TASK TO CARRY OUT: Give the line containing "Bounding box of the baseboard" again, exactly, along with all later lines of the entries, through the last one.

(Collected data entries)
==========
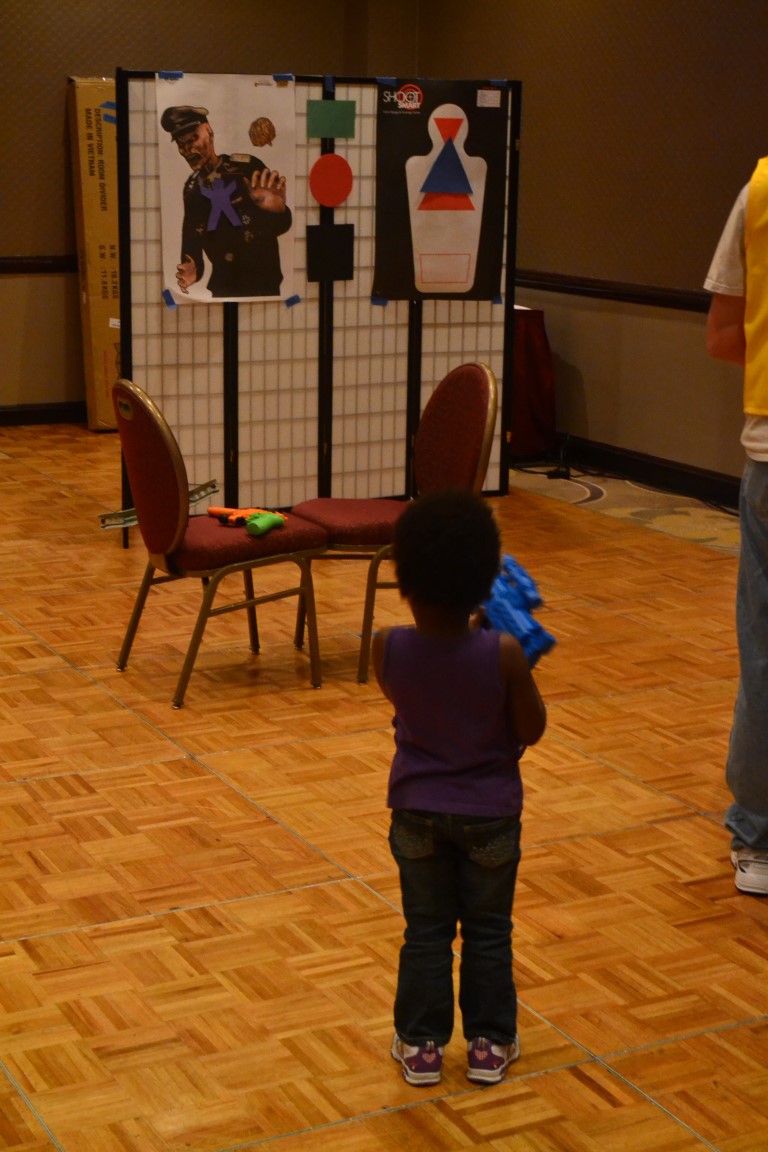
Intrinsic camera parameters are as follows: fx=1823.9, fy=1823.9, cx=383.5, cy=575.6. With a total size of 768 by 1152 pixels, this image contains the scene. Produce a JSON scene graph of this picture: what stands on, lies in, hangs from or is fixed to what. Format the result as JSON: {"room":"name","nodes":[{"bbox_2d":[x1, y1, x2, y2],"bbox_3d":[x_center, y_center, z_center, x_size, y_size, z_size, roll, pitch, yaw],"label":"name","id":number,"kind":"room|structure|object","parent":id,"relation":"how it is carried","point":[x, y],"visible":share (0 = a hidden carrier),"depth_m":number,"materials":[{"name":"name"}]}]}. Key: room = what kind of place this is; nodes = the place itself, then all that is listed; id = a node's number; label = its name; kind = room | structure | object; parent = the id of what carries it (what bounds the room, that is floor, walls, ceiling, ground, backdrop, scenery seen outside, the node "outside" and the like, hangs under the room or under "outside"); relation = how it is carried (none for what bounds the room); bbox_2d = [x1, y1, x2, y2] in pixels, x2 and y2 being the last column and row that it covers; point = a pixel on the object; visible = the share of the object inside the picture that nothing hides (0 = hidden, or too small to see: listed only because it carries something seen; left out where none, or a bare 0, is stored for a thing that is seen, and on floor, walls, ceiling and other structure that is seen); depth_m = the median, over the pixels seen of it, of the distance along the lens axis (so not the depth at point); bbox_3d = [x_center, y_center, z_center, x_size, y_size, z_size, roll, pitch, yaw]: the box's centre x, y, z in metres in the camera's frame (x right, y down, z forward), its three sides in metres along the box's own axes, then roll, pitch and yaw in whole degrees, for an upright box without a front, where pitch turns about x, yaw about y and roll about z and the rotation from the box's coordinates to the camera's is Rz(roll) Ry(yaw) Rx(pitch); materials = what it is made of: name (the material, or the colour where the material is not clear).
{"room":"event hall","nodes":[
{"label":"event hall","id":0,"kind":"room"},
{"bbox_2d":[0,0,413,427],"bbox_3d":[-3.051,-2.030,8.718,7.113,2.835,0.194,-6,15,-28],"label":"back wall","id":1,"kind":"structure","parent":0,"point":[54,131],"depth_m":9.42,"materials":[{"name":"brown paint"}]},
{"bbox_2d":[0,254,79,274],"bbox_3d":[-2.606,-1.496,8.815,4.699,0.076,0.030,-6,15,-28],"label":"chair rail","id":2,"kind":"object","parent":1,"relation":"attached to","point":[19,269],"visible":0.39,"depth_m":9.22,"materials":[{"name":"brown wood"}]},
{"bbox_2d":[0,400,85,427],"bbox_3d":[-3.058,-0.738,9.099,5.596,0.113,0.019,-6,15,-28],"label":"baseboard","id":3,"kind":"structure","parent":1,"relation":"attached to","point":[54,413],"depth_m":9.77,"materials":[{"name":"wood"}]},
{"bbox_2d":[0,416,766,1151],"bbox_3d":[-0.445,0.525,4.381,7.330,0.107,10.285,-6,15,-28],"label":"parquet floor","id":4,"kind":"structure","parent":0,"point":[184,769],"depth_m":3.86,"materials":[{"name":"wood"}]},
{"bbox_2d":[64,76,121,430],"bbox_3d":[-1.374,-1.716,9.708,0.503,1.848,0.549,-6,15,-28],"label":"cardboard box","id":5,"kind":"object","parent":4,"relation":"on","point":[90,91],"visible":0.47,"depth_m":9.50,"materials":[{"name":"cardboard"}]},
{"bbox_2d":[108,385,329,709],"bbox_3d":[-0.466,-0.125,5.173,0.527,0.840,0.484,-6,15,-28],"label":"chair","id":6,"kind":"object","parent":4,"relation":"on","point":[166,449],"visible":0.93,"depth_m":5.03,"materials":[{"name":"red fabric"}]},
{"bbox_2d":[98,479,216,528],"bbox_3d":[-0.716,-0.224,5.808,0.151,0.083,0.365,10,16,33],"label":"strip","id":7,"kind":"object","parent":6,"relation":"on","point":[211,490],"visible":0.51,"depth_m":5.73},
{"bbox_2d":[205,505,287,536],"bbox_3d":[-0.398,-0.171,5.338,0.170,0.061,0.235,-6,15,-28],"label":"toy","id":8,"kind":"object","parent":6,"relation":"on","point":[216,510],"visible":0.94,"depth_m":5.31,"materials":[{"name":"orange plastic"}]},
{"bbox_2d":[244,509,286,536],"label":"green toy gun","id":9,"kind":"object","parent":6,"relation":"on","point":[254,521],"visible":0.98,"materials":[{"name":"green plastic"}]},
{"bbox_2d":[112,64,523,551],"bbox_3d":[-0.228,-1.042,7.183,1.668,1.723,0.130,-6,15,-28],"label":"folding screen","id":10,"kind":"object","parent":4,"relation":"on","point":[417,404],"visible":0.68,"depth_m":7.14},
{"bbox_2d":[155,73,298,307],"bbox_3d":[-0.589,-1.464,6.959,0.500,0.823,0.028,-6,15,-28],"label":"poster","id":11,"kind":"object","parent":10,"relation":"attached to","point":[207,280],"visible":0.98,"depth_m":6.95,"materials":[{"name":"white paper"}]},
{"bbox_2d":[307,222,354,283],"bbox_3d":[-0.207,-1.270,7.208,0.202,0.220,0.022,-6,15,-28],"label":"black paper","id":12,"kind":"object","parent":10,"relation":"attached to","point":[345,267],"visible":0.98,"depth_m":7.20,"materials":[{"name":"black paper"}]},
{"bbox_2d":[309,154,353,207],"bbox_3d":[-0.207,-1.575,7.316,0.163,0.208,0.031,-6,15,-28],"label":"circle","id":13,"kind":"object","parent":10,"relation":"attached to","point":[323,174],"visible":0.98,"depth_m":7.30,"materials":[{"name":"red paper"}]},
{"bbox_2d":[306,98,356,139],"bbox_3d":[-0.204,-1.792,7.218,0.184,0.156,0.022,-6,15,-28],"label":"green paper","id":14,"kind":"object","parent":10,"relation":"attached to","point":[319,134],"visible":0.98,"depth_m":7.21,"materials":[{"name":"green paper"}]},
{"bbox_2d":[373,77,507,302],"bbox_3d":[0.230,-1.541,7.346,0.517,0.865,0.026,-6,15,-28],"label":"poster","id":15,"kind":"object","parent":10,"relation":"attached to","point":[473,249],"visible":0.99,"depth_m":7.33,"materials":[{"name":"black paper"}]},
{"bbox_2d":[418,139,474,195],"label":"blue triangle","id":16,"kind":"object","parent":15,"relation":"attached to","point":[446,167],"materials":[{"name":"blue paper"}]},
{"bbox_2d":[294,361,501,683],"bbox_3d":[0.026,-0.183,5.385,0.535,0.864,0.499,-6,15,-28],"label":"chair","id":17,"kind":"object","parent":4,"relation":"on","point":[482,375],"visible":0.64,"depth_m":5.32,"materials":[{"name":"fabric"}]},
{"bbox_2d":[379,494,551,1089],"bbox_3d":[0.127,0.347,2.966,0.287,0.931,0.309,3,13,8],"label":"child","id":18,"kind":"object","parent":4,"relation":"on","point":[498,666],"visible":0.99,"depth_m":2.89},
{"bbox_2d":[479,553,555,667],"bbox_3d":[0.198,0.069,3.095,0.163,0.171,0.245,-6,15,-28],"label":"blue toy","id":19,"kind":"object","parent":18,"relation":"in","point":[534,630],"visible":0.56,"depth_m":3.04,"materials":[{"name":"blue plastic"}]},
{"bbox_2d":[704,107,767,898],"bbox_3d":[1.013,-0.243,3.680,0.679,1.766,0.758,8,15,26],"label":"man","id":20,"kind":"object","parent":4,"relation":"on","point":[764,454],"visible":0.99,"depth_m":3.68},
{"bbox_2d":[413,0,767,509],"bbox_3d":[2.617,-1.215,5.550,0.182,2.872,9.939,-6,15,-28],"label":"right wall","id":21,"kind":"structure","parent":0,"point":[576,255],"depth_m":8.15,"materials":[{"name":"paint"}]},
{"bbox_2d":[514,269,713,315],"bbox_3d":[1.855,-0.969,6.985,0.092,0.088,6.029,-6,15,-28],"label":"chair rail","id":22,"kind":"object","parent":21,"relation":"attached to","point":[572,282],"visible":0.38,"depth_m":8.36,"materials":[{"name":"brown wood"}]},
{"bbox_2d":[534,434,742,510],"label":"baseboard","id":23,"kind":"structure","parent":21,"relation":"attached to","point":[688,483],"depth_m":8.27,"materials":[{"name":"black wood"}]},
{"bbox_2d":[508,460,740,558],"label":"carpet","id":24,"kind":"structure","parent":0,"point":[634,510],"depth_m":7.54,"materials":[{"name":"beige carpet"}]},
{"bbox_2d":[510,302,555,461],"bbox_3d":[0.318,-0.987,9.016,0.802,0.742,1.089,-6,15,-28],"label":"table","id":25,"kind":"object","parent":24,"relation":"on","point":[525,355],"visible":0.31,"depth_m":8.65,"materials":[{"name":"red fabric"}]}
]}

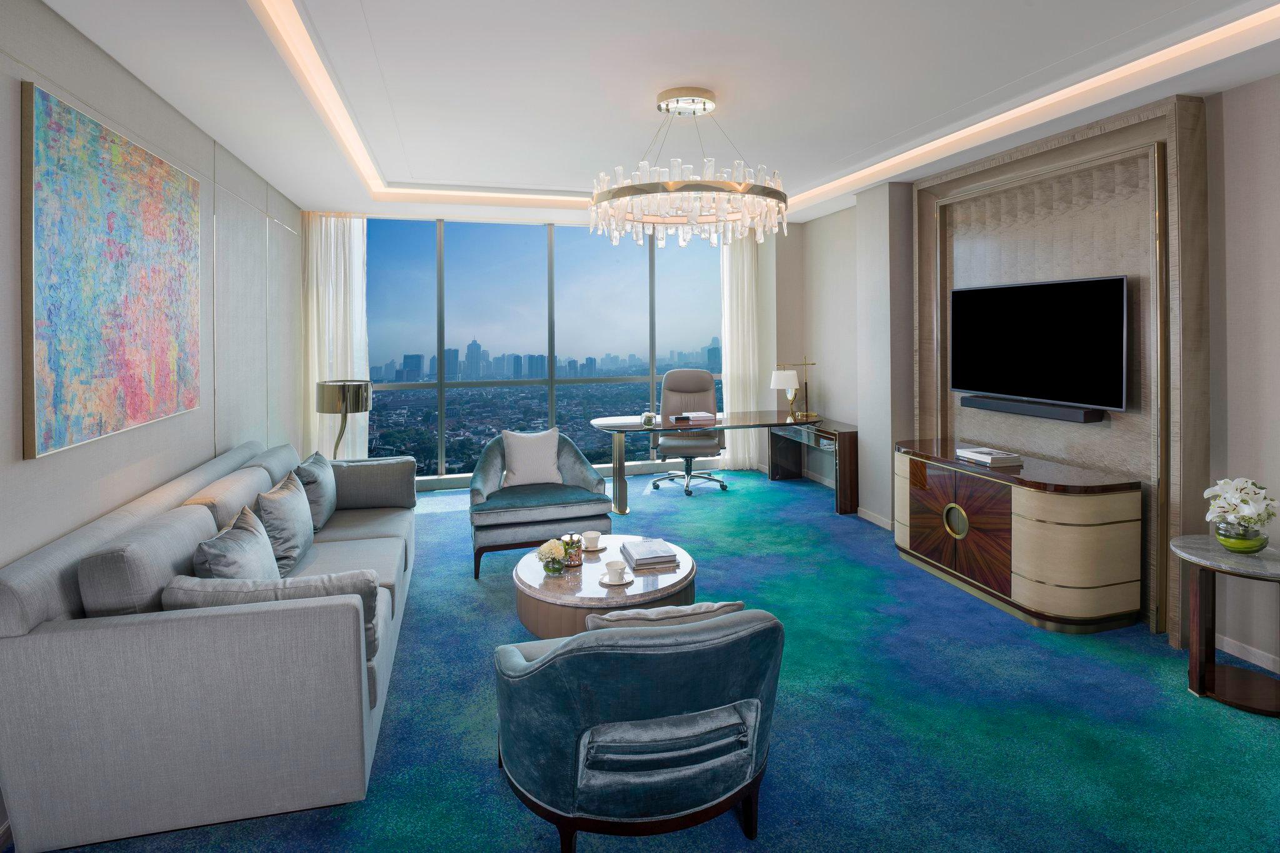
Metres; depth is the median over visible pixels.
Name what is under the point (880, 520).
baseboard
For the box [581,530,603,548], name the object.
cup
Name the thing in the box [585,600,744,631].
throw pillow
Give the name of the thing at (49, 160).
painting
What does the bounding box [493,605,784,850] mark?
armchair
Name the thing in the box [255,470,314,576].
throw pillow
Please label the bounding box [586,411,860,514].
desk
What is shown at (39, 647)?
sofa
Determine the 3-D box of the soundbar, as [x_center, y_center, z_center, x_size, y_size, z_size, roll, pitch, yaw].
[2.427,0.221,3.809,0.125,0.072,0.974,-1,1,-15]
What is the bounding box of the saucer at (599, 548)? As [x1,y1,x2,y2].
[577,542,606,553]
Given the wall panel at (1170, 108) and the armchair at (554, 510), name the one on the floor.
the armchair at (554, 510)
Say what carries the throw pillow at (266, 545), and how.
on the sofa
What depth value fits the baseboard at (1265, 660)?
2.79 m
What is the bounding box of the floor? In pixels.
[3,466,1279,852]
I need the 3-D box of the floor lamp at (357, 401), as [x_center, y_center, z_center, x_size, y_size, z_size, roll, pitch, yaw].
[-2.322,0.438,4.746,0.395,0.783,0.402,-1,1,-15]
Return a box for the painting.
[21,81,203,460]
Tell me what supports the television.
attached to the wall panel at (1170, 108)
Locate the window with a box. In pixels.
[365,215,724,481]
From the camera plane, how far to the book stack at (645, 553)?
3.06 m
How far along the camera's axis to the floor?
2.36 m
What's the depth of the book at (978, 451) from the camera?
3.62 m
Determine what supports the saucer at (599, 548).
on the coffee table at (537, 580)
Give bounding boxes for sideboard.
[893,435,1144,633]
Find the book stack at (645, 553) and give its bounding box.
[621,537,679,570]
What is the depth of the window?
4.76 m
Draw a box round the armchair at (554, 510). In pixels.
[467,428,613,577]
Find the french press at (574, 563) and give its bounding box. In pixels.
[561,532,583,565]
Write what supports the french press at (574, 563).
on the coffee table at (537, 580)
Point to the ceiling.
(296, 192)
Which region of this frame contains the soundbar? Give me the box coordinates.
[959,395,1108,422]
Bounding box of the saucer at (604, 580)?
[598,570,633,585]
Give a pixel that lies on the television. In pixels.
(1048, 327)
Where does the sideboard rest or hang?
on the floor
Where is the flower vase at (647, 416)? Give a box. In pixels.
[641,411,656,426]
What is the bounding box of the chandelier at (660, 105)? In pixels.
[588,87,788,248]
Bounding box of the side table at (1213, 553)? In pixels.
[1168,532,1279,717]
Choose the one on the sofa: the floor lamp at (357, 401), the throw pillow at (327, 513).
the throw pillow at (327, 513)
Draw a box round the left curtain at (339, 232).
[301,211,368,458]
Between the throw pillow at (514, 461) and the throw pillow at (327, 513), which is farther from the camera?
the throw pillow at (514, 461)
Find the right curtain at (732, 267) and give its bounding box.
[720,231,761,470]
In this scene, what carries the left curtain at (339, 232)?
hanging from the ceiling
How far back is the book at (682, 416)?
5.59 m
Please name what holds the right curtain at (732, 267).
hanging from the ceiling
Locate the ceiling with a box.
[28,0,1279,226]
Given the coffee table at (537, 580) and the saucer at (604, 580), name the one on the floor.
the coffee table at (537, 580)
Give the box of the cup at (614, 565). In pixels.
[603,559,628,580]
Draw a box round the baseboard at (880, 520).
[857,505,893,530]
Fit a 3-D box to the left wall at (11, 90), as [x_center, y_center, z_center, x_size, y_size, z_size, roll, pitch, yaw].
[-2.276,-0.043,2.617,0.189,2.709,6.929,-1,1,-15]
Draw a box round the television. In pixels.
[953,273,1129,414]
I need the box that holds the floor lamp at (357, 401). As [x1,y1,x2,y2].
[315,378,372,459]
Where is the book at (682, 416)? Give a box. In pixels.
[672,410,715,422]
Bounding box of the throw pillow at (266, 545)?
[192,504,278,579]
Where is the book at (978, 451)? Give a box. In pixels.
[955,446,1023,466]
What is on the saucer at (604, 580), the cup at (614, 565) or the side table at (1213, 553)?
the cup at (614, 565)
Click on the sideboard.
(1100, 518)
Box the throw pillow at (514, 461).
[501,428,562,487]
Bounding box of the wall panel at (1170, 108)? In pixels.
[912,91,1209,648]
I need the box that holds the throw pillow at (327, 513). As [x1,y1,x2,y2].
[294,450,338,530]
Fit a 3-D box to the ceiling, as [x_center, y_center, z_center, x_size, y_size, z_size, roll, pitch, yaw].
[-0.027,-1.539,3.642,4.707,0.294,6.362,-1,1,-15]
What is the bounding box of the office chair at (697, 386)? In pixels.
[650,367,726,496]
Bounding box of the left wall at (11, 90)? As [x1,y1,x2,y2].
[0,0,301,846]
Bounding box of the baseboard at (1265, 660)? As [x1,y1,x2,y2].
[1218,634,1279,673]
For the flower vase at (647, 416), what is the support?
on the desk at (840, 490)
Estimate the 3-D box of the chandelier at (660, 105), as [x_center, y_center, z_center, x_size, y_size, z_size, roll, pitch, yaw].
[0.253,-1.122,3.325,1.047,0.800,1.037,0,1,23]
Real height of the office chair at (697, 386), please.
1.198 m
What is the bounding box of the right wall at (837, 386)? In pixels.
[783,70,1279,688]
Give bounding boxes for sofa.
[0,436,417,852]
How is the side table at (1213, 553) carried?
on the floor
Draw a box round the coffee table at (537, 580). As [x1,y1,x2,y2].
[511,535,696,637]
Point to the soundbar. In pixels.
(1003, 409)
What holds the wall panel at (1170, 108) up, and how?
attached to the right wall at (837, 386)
==========
ANSWER BOX:
Bounding box of the baseboard at (1265, 660)? As [x1,y1,x2,y2].
[1218,634,1279,673]
For the flower vase at (647, 416), what is the support?
on the desk at (840, 490)
Estimate the 3-D box of the chandelier at (660, 105), as [x_center, y_center, z_center, x_size, y_size, z_size, roll, pitch, yaw].
[0.253,-1.122,3.325,1.047,0.800,1.037,0,1,23]
Real height of the office chair at (697, 386), please.
1.198 m
What is the bounding box of the right wall at (837, 386)? In pixels.
[783,70,1279,688]
Give bounding boxes for sofa.
[0,436,417,852]
How is the side table at (1213, 553) carried?
on the floor
Draw a box round the coffee table at (537, 580). As [x1,y1,x2,y2].
[511,535,696,637]
Point to the soundbar. In pixels.
(1003, 409)
What holds the wall panel at (1170, 108) up, and how?
attached to the right wall at (837, 386)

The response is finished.